# How long do you guarenteen you bids before they sign



## fireboy6413 (Sep 28, 2008)

I am putting together a few bids, how long do you guys guarantee you proposals for after you submit them


----------



## JohnnyRoyale (Jun 18, 2006)

Typically 7 days, but wont turn them away if they call back later. I may charge more, but not turn them away,


----------



## Longae29 (Feb 15, 2008)

Proposal is valid for thirty days. But wont turn them away, unless something unforseen has happened in that time.


----------



## Luther (Oct 31, 2007)

We don't put time limits on our proposals. Submitted pricing is good for the season.


----------



## fireboy6413 (Sep 28, 2008)

Thanks, i put 15 days after date given, I just want to fill spots as soon as possible,


----------



## wizardsr (Aug 8, 2006)

Depends on the time of year. Typically 30 days unless they call in October or later... Then I shorten it up...


----------



## fireboy6413 (Sep 28, 2008)

you think I screwed up by putting 15 days


----------



## terrapro (Oct 21, 2006)

30 days. I will most likely honor price if I have a position on my schedule for them.


----------



## NorthernSvc's (Mar 12, 2006)

60 days,or until november 1st, then i will accept, only they get a freeze on the service for 2 weeks - in otherwords don't fax me a contract the night of a storm and expect to get service. i reserve the right to withold service for 2 weeks while i arrange routes arrange for subs/ sidewalk crews,


----------



## fireboy6413 (Sep 28, 2008)

yeh but do you think I screwed myself by saying 15 days


----------



## wizardsr (Aug 8, 2006)

fireboy6413;798456 said:


> yeh but do you think I screwed myself by saying 15 days


Not necessarily, really depends on the expectations of the customer. Too late now, don't sweat it, what's done is done. All you're saying is that you'll only guarantee the price to that date, not that you absolutely won't honor it after that date. Not a big deal. I usually honor them anyway as long as I still have room in the routes...


----------



## Bossman 92 (Sep 27, 2006)

I always honor my bids for the season. That is unless they call in the middle of season during a major storm, then the price goes up! payup

Bossman


----------



## LoneCowboy (Jan 2, 2007)

Time is an important part of negotiation. You want to make people make a decision. Don't ever put "no time limit". Then they own you, they have the power and you don't.

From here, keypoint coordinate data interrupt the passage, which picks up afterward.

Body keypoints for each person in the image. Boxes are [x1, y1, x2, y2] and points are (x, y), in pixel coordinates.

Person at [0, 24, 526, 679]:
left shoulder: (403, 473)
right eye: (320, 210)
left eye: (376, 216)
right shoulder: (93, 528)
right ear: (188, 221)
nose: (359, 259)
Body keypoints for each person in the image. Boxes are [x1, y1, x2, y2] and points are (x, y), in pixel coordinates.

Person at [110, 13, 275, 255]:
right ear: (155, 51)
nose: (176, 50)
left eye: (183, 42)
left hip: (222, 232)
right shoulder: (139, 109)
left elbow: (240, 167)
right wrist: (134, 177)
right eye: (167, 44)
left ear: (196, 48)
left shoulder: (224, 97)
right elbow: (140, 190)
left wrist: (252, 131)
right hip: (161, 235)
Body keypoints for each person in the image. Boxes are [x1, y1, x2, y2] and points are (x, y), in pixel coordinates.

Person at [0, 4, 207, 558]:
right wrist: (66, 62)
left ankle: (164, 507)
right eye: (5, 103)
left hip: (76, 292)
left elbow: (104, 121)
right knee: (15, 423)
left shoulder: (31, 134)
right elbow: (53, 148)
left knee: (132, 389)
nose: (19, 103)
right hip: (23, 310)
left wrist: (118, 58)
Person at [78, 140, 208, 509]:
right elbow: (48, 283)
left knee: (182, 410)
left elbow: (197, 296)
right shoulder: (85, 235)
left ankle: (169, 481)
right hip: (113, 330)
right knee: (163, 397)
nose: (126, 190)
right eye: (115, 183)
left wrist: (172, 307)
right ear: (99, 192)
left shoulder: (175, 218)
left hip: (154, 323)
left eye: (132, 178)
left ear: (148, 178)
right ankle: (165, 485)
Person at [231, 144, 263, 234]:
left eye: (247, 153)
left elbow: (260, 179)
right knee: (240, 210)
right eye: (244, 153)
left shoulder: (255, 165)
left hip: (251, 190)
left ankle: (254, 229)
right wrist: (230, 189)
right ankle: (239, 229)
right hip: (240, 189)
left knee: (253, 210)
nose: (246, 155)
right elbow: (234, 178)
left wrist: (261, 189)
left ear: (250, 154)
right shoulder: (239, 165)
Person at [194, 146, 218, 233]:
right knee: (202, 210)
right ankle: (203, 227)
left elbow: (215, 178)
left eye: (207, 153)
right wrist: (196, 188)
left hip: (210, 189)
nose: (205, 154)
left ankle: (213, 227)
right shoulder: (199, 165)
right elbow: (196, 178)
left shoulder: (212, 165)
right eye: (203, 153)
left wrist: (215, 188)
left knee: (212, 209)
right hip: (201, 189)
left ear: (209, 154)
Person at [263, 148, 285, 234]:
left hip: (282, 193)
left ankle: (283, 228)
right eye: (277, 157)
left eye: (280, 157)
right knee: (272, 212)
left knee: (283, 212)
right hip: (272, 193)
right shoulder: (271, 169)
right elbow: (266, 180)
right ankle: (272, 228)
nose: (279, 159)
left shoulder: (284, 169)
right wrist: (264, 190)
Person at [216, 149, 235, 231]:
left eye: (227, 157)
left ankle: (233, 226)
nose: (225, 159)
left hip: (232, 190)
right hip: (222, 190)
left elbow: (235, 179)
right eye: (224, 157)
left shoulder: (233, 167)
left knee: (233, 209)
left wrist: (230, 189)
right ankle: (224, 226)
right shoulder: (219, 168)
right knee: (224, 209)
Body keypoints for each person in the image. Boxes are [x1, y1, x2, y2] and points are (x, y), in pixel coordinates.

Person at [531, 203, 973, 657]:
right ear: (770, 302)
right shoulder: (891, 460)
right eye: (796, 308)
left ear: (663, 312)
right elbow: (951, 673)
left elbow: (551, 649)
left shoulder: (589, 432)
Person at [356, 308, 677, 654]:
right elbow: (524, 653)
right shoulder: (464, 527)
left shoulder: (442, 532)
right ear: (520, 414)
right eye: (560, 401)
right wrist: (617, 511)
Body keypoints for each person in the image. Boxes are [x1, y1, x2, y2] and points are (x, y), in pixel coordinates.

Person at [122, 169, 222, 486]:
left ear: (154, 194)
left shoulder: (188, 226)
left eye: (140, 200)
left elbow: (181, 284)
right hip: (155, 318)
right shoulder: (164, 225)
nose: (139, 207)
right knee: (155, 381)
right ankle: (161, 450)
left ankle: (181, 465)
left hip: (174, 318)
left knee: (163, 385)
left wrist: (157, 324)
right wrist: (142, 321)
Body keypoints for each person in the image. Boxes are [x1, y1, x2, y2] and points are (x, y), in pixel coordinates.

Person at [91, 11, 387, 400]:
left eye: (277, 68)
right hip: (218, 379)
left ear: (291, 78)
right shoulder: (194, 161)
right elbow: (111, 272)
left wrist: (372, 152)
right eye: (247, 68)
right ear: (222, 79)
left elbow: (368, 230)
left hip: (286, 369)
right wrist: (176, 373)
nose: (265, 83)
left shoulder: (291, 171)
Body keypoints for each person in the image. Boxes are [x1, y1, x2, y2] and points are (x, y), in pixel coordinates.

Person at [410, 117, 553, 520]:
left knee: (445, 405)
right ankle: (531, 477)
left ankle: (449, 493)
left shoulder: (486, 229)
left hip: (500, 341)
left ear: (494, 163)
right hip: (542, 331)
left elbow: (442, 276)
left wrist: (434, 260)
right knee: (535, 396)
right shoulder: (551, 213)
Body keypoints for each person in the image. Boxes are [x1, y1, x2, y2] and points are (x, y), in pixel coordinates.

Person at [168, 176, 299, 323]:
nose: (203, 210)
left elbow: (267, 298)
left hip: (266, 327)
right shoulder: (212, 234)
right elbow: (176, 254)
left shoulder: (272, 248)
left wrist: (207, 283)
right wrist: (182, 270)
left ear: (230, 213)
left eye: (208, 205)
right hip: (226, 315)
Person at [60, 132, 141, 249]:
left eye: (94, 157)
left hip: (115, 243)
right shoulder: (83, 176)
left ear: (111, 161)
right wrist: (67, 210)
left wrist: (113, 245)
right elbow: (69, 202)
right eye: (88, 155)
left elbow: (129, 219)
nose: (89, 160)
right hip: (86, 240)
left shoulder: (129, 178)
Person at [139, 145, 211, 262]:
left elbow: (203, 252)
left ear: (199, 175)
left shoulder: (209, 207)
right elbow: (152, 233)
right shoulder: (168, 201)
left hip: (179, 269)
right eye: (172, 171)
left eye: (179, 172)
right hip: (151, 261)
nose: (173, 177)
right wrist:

You might honor the price, you might not 60 days later, but I think you should say "well, I'll have to rebid it, prices have changed" 

It's the same reason when you buy a car, they don't want you to leave the lot, make the decision now.

I use 30 days, but 15 doesn't seem unreasonable (although for a big company it may be). That way you can call them at 14 days "hi, I haven't heard from you, do you have any questions, etc. balh blah blah, gives you a reason to call them.

BTW, for snow mine is 30 days or the first snow. No bids are valid after the first snow. C'mon, it's months away, there's no reason for them to wait, it just means they didn't find anyone else and they want to use you now.


----------



## fireboy6413 (Sep 28, 2008)

Yeh thats why I figured 15 days, if they want to be a shopper, then look else where. yeh ill always take them even if its 90 days from now, but I would rather fillup now then wait.


----------